**Excerpt to read**
Start of Block

Village in North Yorkshire, England

Thirlby is a village and civil parish in the county of North Yorkshire, England. With a population of about 120 in 2003, measured at 134 at the 2011 Census, Thirlby is situated approximately 4 mi east of Thirsk.

==Governance==

The village lies within the Thirsk and Malton UK Parliament constituency. From 1974 to 2023 it was part of the Hambleton District, it is now administered by the unitary North Yorkshire Council.

==Geography==

According to the 2001 UK Census, the village had a population of 127, of which 103 were over the age of sixteen. Of these, 68 were in employment. The village had 54 dwellings of which 43 were detached.

End of Block

**Assigned task A**
Summarize the passage about Thirlby in two sentences.
**Assigned task B**
According to the passage about Thirlby, how many dwellings did the village have at the 2001 UK Census?
**Assigned task C**
In the passage about Thirlby, swap "civil parish" for "township" and write out the section that starts with the words containing "Village in North" and ends with "east of Thirsk.".

Stored data
Start of Block

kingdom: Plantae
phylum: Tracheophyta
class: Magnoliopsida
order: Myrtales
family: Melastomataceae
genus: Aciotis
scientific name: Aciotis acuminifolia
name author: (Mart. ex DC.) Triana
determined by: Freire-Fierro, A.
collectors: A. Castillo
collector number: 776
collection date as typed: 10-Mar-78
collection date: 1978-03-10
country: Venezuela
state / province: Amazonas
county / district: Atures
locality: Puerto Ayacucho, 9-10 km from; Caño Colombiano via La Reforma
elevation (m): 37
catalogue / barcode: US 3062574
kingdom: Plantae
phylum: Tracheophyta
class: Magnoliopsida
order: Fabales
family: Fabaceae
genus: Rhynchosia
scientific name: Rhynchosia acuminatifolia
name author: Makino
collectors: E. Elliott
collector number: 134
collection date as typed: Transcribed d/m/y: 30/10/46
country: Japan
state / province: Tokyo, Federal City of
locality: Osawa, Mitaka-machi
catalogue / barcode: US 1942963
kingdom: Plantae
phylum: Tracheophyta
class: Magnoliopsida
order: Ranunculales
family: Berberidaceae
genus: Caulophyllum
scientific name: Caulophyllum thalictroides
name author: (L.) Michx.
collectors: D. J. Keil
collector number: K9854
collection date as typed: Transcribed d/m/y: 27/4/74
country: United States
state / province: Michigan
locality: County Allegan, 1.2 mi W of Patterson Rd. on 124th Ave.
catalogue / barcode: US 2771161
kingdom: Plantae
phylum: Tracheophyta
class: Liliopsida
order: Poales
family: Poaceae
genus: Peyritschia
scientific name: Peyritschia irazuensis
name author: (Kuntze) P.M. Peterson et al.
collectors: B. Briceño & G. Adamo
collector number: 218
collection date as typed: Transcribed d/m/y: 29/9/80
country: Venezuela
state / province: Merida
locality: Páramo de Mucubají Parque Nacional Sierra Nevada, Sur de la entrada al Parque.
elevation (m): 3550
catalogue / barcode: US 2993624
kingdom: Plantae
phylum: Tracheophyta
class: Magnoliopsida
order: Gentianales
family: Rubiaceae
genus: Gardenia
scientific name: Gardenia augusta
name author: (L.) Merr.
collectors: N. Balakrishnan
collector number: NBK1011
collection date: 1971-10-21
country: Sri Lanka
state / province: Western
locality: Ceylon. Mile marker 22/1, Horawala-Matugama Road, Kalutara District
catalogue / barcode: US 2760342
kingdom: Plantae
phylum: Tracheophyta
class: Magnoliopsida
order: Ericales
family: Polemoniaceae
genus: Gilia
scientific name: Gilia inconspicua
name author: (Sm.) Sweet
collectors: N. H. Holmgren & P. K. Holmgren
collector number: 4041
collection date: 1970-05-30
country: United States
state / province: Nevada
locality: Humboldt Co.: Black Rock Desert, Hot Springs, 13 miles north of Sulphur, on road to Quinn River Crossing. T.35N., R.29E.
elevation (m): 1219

End of Block

**Worked solution A**
Thirlby is a village and civil parish in North Yorkshire, England, situated about 4 miles east of Thirsk, with a population measured at 134 in the 2011 Census. It lies within the Thirsk and Malton UK Parliament constituency and, after being part of the Hambleton District from 1974 to 2023, is now administered by the unitary North Yorkshire Council.

**Worked solution B**
The village had 54 dwellings.

**Worked solution C**
Village in North Yorkshire, England

Thirlby is a village and township in the county of North Yorkshire, England. With a population of about 120 in 2003, measured at 134 at the 2011 Census, Thirlby is situated approximately 4 mi east of Thirsk.